Over the years, NOAA has sent various data-taking probes deep into the Arctic Ocean looking for answers about climate change. In this latest, extreme test of technology endurance, the agency's swimming robots deliver high science at low cost.
The Apollo 17 crew reported that from space, Earth looks like a big blue marble. But ironically, we know very little about the vast and diverse oceans that make our planet blue.
“The ocean is a tremendous resource, yet we don’t understand it enough, how to get more food from it, the effects of it absorbing more carbon, or what will happen as it becomes more acidic,” said Christian Meinig, the director of NOAA’s Pacific Marie Environmental Laboratory. “In some ways we know more about deep space than our own oceans.”
Nowhere is that more true than in the Arctic Ocean. It’s a harsh place by any standard, and any explorer faces many obstacles. Much of the year it’s snowed over. The seas are unusually calm, but clouds block out the sky more than half the time. Its sea floor is ringed by pingos, mountains of sunken rock and ice that form and move over time. Like hidden underwater teeth, they can rip out the bottom of unprepared and unfortified vessels. Temperatures are also below freezing most of the time.
Over the years, NOAA has sent various data-taking probes into this netherworld because the Arctic Ocean has become invaluable when looking for answers about climate change. Recording temperatures, especially in columns of water going down six meters below the surface, could help scientists predict future key climate changes. Data could be shared with NOAA’s Fisheries Service, for example, to create smarter seafood management plans.
NOAA’s Meinig thought robots might handle these data collection tasks capably -- and relatively inexpensively, so he enlisted Liquid Robotics Inc., of Sunnyvale Calif., to help. A set of the company’s Wave Glider robots are currently swimming off the coasts of California and Hawaii.

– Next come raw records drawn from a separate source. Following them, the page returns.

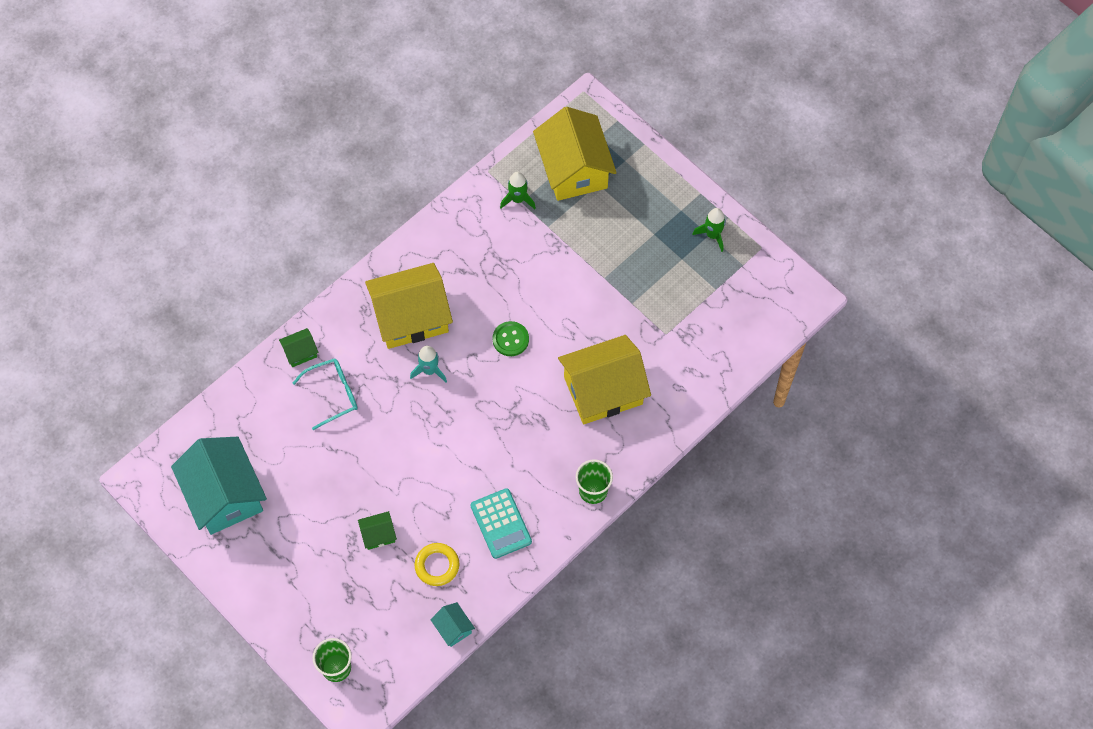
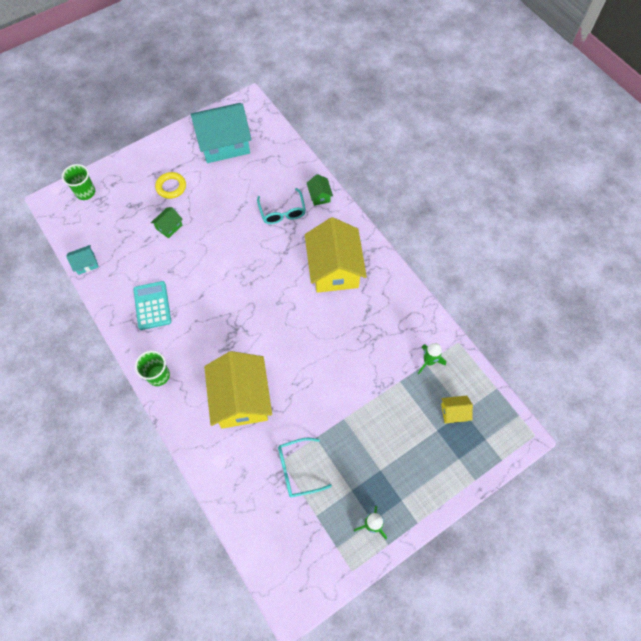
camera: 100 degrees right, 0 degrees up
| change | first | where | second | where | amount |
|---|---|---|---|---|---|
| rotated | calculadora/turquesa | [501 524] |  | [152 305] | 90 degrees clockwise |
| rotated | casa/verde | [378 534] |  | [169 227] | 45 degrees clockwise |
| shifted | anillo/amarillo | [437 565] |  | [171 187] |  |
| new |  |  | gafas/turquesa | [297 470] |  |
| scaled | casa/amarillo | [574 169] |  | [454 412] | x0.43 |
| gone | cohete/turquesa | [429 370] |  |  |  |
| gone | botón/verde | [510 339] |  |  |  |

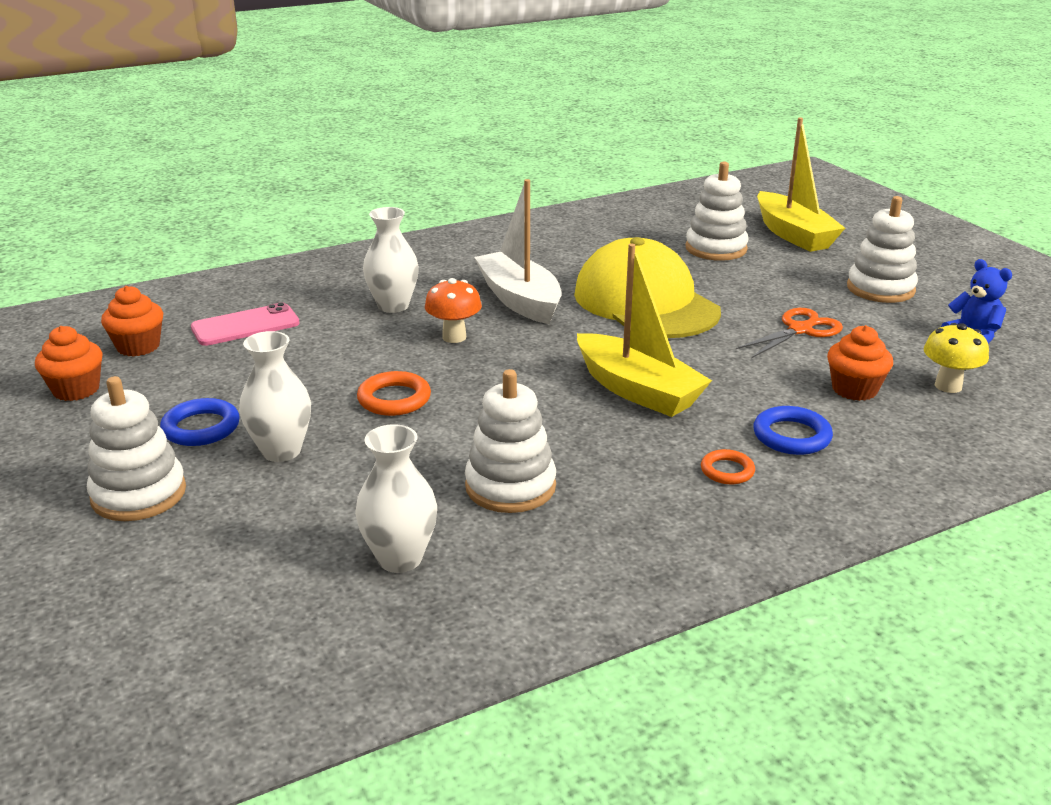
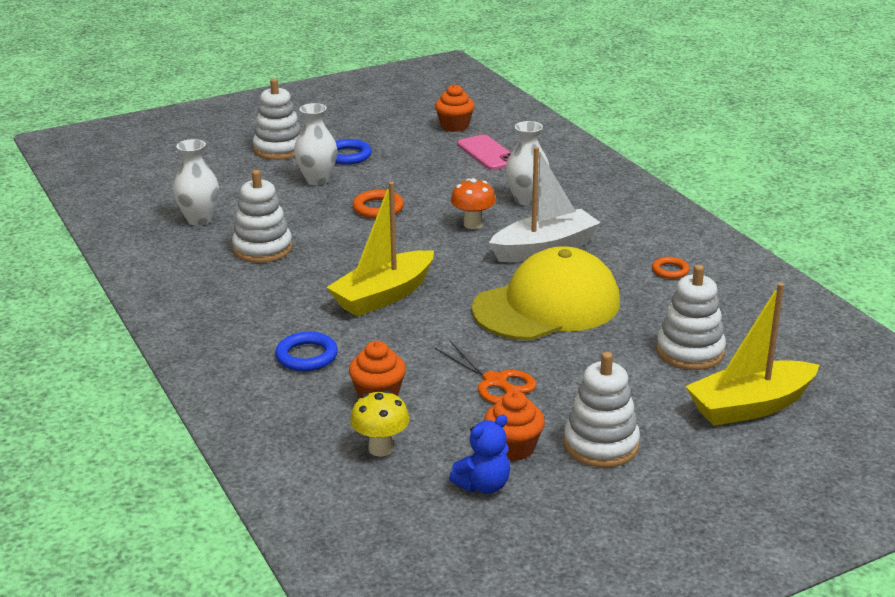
camera: 90 degrees right, 0 degrees up
| change | first | where | second | where | amount |
|---|---|---|---|---|---|
| shifted | magdalena/naranja | [76 390] |  | [513 448] |  |
| shifted | anillo/naranja | [727 471] |  | [670 270] |  |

According to Liquid Robotics senior vice president for product management Graham Hine, Wave Gliders are perfect for unmanned exploration because they are propelled by wave power. As a consequence, “they can operate for months at a time, never need to stop for refueling and are robust enough to survive in tough conditions,” he said.
Wave Gliders have proven to be surprisingly robust in the field for day-to-day operations, but for the Arctic mission, extreme cold was the enemy. Batteries don’t perform as well in cold environments, and the 90 percent cloud cover could limit charging the solar panels that power the instruments. “We added a supplemental lithium-ion battery pack with a 1,200-watt-hour capacity into one of the bays,” Meinig explained. “If the Wave Glider couldn’t charge, the extra batteries had enough power to run the instruments for 15 days.”
For scientific readings, six Therm¬Array thermistors from RTS Instruments of Maple Ridge, Canada, were molded into the tether that connects the float with the submarine, to record temperature at various depths.
Meinig explained that this first mission with the robots was half science and half proof of concept. “Our focus is how we best provide high-quality, low-cost ocean observing systems for research and operations,” Meinig said. “We’re constantly working towards that goal.”
On the low-cost side of the equation, NOAA rented a small boat and sent only two employees to launch the Wave Gliders at Prudhoe Bay, Alaska. The same team was tasked to retrieve the boats at the end of their two-month journey.
For the scientific part of the mission, the robots followed each other at 12-hour intervals. So if one robot took readings at noon, the second would take the same sample at midnight. This allowed study of diurnal heating effects. “We held one on station to see if it could stay in place, while the second swam away,” Meinig said. “They both performed well overall.” They stayed in the Arctic for two months. Between them, they took over 900,000 temperature readings, the most ever in a survey of that part of the world.
Even though this mission only recorded temperature and telemetry, Meinig said there were many other factors that could be recorded by different instruments using the Wave Gliders. “We certainly plan on doing more with them now that we know we have an unmanned vehicle that can be launched and later recovered inexpensively by two people in a small boat,” he said.
That’s a big achievement for a robot that began as a tiny model floating in a fish tank at Liquid Robotics headquarters in California. Today it is swimming the world’s oceans from the Pacific to the Arctic, operating at lower costs to the public and taking hard-to-get readings that one day might help preserve the planet.